Benedikt Höwedes "Reisende kann man aufhalten, wenn man will"

Benedikt Höwedes: Schwieriger Abschied von seinem Jugendverein

(Foto: dpa)
  • Benedikt Höwedes wird in Turin begrüßt, kurze Zeit später äußert er sich über den Abschied von Schalke 04.
  • Es ist auch von Vertrauensproblemen die Rede.
  • "Ich gehe als Spieler, aber ich bleibe als Fan", schreibt er. Und hält den Wechsel derzeit für das Beste.

Die Tifosi von Juventus Turin haben Benedikt Höwedes direkt ins Herz geschlossen. Dutzende Fans umringten den Fußball-Weltmeister und machten reichlich Selfies, als dieser im weißen Hemd aus der Limousine stieg und sich endgültig zu Italiens Rekordchampion bekannte. "Es sind überwältigende Gefühle", erklärte das Schalker Urgestein, "Juventus ist einer der größten Klubs der Welt. Das ist ein großer Tag für mich."

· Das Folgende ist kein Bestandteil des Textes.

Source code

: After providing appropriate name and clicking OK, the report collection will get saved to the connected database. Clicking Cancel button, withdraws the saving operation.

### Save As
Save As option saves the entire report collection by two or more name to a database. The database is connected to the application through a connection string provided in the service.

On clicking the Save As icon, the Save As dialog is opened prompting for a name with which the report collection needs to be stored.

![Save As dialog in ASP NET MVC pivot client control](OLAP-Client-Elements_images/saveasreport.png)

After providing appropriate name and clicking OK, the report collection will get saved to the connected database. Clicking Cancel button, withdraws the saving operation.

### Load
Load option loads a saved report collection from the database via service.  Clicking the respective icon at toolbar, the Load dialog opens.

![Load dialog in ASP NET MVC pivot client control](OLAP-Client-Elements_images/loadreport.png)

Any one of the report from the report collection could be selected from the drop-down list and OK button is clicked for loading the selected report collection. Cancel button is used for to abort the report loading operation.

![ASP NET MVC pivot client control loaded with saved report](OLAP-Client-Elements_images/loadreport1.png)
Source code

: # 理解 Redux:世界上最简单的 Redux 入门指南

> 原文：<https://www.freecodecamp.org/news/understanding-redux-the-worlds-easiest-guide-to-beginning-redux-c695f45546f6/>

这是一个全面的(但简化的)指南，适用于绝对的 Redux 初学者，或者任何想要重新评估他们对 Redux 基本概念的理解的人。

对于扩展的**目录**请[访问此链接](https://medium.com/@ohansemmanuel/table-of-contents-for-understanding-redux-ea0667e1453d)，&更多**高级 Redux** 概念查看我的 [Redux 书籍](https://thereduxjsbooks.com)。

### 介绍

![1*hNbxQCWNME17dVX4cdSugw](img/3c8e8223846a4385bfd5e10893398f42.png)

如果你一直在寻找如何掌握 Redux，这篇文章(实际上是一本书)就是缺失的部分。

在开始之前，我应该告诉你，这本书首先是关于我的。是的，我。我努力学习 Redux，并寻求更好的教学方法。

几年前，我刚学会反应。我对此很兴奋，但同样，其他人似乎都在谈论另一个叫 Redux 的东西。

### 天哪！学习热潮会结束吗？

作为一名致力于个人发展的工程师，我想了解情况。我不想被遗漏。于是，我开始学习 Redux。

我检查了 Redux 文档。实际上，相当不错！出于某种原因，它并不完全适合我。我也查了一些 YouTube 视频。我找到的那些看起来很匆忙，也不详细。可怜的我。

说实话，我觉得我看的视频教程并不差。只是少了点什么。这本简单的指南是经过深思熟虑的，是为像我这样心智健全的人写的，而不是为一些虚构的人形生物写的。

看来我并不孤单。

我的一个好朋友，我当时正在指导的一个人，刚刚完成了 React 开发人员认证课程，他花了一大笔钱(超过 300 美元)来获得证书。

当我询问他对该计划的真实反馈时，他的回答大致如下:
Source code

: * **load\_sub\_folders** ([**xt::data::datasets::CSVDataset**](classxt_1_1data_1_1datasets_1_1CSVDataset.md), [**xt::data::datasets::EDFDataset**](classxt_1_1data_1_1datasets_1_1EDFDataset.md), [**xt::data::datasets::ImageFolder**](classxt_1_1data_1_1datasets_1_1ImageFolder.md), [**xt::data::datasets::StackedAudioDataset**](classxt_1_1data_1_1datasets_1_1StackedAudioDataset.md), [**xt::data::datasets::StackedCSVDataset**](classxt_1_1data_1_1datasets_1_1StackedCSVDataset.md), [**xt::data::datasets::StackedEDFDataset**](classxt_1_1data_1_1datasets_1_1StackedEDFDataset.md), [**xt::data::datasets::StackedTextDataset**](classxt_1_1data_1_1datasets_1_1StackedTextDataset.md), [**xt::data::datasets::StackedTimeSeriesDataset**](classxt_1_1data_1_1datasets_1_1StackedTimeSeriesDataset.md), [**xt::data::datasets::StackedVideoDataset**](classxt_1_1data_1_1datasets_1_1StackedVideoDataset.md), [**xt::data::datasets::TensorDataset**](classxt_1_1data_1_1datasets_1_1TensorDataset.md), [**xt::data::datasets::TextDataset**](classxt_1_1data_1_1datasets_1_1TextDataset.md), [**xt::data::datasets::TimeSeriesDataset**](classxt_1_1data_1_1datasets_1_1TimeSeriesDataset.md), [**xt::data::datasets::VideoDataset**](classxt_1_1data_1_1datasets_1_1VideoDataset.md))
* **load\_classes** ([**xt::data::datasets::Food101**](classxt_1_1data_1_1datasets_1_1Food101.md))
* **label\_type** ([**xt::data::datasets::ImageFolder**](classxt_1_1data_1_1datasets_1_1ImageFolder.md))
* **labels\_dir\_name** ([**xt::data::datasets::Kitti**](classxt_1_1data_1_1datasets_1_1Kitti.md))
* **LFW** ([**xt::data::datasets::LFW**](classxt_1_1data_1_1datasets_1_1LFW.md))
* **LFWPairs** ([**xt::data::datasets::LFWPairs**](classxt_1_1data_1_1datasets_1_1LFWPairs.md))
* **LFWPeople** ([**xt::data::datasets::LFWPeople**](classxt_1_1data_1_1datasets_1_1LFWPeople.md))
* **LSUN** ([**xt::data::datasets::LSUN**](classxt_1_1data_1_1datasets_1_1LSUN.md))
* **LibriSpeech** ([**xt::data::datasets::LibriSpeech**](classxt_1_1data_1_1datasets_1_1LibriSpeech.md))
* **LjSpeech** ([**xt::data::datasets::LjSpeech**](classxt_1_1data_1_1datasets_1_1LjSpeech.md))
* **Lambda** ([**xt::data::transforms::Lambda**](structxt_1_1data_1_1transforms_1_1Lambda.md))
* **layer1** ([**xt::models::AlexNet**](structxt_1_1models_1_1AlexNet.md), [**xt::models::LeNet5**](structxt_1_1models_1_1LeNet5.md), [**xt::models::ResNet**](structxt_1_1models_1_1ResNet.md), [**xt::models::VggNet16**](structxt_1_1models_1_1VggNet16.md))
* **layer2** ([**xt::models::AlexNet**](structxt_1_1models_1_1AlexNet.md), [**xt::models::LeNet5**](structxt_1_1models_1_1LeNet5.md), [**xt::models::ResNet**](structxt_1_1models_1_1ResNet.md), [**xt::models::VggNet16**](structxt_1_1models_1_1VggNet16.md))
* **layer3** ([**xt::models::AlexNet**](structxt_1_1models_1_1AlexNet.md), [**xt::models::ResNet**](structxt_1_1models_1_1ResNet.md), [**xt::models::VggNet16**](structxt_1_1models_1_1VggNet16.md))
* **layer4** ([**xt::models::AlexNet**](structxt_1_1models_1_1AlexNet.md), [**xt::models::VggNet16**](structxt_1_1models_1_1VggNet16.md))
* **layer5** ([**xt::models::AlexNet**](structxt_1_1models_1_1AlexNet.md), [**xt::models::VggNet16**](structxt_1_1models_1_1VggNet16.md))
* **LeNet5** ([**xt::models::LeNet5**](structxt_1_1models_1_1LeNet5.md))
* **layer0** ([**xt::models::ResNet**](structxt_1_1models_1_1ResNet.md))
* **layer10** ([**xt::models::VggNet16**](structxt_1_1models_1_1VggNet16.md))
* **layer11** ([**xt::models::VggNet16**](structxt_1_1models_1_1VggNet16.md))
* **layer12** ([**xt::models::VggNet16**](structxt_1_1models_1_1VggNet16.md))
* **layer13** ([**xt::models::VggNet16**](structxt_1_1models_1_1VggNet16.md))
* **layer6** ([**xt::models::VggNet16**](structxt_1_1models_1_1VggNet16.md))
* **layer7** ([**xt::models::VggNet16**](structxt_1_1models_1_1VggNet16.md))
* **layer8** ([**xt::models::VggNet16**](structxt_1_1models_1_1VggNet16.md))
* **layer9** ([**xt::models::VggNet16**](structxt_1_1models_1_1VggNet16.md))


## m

Eigentlich hatte die Lebensplanung des 29-Jährigen anders ausgesehen. Bis 2020 war er an die Königsblauen gebunden, doch dann kam Trainer Domenico Tedesco als junger, neuer Chefcoach nach Gelsenkirchen, und die Absetzung von Höwedes als Kapitän am 12. August bedeutete den Anfang vom Ende der 16 Jahre währenden Ära des Defensiv-Spezialisten auf Schalke.

"Ich gehe als Spieler, aber ich bleibe als Fan"

Tedesco hatte über den vielseitig einsetzbaren Höwedes gesagt: "Grundsätzlich soll man Reisende nicht aufhalten." Auf seinen Profilen in den sozialen Netzwerken antwortete Höwedes nun: "Reisende kann man aufhalten, wenn man will". Er gab zu, über den eigenen Abschied "immer noch etwas sprachlos zu sein", noch vor vier Wochen habe er einen solchen ausgeschlossen. Das Vertrauensverhältnis auf Schalke sei dann "mehrfach auf die Probe gestellt worden", doch der Spieler meint, dass der Wechsel nun die beste Lösung für alle sei. Sein Eintrag trägt in Großbuchstaben die Überschrift: "Ich gehe als Spieler, aber ich bleibe als Fan."

Immerhin sechs Jahre hatte der Führungsspieler die Binde bei den Schalkern getragen und war immer vorangegangen, während sich andere Mitspieler gerne hinter seinem Rücken versteckten. Der Coach hatte Höwedes nicht nur als Kapitän abgesetzt, sondern ihn auch in den ersten Pflichtspielen nicht berücksichtigt.

Höwedes ist zunächst nur für eine Saison für vier Millionen Euro an die Turiner ausgeliehen. Abhängig von einer gewissen Anzahl von Pflichtspielen besteht dann die Möglichkeit einer Weiterverpflichtung durch Juve - und weitere 14 Millionen Euro sollen an Schalke fließen. Durch weitere Bonuszahlungen könnte "Bene" Höwedes den Königsblauen somit mehr als 20 Millionen Euro einbringen.

Manager Christian Heidel wollte die Debatte nach Abschluss der erfolgreichen Verhandlungen nicht weiter befeuern und sagte das, was im Fall eines solchen Transfers halt gesagt werden muss: "Es war keine einfache Entscheidung für uns, aber aufgrund der großen Verdienste von Benedikt Höwedes wollten wir seinen Wunsch, zu Juventus Turin zu wechseln, nicht ablehnen und haben daher einer Ausleihe zugestimmt."